====== MATERIAL FOR THIS EXERCISE ======
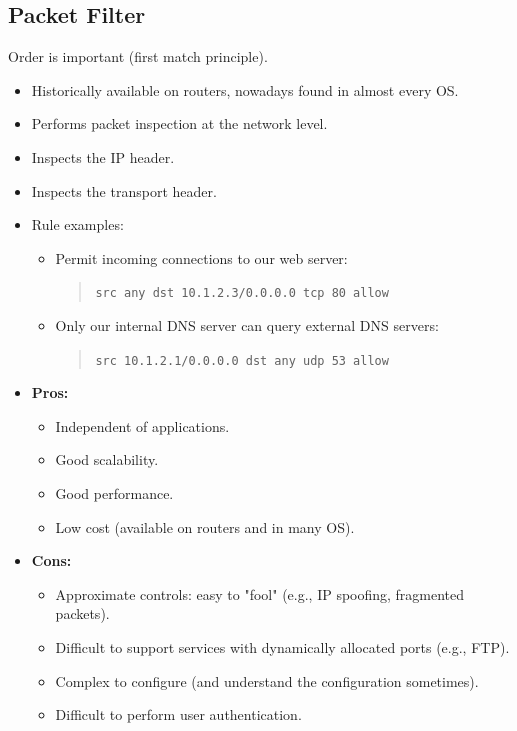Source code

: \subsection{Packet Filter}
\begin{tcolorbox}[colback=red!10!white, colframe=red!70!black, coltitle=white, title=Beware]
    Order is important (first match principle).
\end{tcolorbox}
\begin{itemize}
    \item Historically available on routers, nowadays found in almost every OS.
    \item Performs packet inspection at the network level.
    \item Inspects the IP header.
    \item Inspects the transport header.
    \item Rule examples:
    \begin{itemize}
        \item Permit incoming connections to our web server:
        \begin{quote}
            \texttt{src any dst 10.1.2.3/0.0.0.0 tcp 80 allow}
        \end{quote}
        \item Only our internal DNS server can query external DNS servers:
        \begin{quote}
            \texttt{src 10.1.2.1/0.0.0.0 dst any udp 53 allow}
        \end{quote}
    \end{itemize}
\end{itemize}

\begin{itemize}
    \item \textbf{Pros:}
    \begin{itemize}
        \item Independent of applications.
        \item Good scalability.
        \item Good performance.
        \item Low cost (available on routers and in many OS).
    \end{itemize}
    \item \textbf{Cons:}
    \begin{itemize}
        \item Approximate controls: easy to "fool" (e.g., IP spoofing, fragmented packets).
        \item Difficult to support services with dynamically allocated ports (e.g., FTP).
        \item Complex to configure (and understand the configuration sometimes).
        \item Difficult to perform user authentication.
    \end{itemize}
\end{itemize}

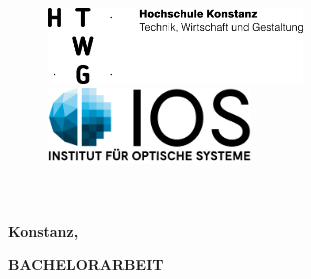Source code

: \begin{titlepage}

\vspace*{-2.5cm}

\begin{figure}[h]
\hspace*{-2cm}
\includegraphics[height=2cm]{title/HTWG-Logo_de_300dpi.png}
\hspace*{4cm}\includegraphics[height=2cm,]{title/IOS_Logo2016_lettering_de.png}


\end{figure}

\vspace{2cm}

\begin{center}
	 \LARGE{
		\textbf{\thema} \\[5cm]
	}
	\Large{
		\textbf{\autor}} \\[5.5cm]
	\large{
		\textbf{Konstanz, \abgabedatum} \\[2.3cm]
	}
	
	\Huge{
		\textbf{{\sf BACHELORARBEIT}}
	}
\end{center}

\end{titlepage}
======
# TASK GOAL
Across the entries above, work out how many lines include the string "Good", and report only that figure.

# FINISHED TASK
2